We, the directors of the Northeast Small College Art Museum Association (NESCAMA), are deeply concerned about potential budget cuts that threaten funding so vital to us and to the good work that arts organizations do throughout the nation. We must continue to hold the line and to promote the arts energetically through the support of the National Endowment for the Humanities, the National Endowment for the Arts, and the Institute of Museum and Library Services.

With small operational budgets, college and university art museums are particularly reliant on funding from the NEH, NEA, and IMLS. This funding preserves artistic, ethnographic, scientific, and historic collections, and creates access to cultural heritage unique to our respective diverse communities. This funding not only supports essential infrastructure, it enables us to pursue transformative programs that provide employment for emerging and young professionals. This funding ensures that our collections are interpreted, understood, and valued.

College and university art museums are uniquely — and importantly  — positioned to make connections beyond the fine arts, to include disciplines from science to business, and to foster engagement beyond campus and into our communities. Our work inspires scholarship and engenders innovation. Our museums provide opportunities for young scholars to explore ideas and worlds that are challenging, encouraging critical thinking that will be of use in any professional path they choose to follow after graduation.

During this era of increasing polarization, museums, through their collections and exhibitions, demonstrate that there are multiple points of view and that these points of view can coexist.

------------

▸ TO DO
**a.** In the NESCAMA statement, what do college and university art museums have that makes them particularly reliant on NEH, NEA, and IMLS funding?
**b.** List every kind of collection that, according to the NESCAMA statement, federal funding preserves.

------------

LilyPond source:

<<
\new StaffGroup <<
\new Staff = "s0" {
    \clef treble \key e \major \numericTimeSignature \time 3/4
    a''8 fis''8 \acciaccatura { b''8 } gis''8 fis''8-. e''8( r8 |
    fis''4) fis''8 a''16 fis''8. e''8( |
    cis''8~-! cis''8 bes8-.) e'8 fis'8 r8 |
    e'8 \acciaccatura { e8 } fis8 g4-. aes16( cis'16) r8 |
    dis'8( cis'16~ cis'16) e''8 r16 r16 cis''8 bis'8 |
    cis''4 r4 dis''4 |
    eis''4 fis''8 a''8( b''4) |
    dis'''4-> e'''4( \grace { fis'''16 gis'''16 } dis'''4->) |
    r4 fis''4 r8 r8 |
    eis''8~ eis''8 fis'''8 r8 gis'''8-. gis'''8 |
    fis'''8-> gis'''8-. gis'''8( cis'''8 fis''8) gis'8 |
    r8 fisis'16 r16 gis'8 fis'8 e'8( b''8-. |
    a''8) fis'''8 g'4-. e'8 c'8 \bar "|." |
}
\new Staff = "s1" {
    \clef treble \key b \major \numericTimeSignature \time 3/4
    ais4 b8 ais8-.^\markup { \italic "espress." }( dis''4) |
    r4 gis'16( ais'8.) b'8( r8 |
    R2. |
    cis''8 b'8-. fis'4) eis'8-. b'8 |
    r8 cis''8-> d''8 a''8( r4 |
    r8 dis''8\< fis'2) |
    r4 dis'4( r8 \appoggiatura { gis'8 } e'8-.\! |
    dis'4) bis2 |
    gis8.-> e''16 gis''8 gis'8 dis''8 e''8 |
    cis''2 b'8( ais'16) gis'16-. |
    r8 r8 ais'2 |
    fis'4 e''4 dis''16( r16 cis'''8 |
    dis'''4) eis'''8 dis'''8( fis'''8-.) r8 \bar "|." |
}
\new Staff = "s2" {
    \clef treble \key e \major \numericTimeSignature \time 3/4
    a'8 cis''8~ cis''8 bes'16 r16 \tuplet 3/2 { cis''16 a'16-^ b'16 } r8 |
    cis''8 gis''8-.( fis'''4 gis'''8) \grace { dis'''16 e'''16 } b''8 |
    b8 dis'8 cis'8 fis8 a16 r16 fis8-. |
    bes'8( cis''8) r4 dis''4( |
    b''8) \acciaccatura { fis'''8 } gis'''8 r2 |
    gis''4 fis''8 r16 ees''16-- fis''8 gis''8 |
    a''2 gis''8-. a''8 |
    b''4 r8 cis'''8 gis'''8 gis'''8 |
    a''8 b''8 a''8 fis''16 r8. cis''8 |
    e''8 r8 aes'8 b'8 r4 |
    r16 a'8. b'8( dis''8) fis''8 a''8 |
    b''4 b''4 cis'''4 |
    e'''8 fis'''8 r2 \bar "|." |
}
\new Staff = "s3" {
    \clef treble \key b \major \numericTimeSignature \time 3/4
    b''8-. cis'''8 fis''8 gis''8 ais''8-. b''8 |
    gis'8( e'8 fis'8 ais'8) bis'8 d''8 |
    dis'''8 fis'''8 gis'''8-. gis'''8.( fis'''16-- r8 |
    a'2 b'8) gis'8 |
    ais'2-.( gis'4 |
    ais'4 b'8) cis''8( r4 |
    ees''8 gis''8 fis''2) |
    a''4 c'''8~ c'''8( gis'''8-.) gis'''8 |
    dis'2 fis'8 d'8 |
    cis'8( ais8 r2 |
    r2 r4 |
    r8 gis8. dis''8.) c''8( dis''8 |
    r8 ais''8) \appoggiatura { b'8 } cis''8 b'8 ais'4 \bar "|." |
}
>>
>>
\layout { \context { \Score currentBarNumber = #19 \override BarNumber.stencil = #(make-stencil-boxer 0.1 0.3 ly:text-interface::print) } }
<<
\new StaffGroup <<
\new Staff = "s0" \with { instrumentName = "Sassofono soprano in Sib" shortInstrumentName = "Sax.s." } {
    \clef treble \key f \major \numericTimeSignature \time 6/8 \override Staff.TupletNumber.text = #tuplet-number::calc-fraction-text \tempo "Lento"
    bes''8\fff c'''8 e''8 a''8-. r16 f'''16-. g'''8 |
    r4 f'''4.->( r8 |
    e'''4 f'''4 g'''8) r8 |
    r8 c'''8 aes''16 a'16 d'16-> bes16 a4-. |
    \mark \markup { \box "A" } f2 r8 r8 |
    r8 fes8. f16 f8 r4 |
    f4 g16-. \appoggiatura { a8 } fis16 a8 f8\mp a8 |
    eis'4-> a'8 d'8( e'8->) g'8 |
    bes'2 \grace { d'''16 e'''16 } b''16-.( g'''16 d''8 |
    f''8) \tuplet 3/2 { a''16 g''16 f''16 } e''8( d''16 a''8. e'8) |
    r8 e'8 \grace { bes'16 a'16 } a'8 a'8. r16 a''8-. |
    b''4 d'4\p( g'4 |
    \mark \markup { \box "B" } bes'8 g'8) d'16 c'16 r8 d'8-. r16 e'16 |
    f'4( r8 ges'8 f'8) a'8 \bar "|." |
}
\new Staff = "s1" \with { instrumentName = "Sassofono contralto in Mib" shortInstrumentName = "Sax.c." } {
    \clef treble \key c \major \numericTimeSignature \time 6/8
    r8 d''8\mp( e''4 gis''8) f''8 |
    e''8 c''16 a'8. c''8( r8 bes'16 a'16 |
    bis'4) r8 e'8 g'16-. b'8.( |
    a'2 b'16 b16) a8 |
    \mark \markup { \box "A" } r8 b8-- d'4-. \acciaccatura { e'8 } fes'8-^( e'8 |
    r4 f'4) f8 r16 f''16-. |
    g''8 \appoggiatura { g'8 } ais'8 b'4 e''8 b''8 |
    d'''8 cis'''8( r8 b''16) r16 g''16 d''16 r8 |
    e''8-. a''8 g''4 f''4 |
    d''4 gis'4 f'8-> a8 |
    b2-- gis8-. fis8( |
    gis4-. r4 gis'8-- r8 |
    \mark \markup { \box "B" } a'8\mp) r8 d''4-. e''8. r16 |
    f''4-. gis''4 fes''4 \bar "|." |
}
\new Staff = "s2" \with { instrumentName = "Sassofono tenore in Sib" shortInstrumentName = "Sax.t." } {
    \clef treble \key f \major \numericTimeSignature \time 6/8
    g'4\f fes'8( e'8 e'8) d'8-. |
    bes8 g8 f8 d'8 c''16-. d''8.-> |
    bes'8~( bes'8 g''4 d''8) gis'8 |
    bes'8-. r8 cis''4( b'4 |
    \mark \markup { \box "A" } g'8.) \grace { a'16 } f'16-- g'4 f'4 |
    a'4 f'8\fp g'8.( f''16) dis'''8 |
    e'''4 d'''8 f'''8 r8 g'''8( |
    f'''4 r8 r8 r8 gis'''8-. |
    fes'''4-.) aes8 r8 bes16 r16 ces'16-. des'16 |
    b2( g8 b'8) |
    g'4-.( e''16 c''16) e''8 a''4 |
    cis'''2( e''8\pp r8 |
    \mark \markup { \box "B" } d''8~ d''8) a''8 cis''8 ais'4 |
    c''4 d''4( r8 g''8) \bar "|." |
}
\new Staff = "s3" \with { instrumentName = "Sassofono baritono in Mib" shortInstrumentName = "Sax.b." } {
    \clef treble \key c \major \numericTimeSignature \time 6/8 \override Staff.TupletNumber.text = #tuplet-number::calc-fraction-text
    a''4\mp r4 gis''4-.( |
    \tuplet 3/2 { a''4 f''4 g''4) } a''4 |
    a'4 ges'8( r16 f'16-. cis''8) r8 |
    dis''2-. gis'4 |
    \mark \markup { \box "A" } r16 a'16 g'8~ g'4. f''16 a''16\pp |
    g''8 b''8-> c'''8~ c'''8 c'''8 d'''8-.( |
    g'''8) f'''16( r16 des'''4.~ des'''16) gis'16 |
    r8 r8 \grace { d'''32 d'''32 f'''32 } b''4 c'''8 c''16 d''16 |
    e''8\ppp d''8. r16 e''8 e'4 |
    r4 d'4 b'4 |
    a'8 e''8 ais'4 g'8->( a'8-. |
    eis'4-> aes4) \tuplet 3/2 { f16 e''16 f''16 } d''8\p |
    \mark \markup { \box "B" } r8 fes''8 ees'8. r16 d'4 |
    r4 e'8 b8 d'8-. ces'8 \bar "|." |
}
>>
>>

------------

▸ RESPONSES TO THE EXERCISE
**a.** Small operational budgets.

**b.** Artistic, ethnographic, scientific, and historic collections.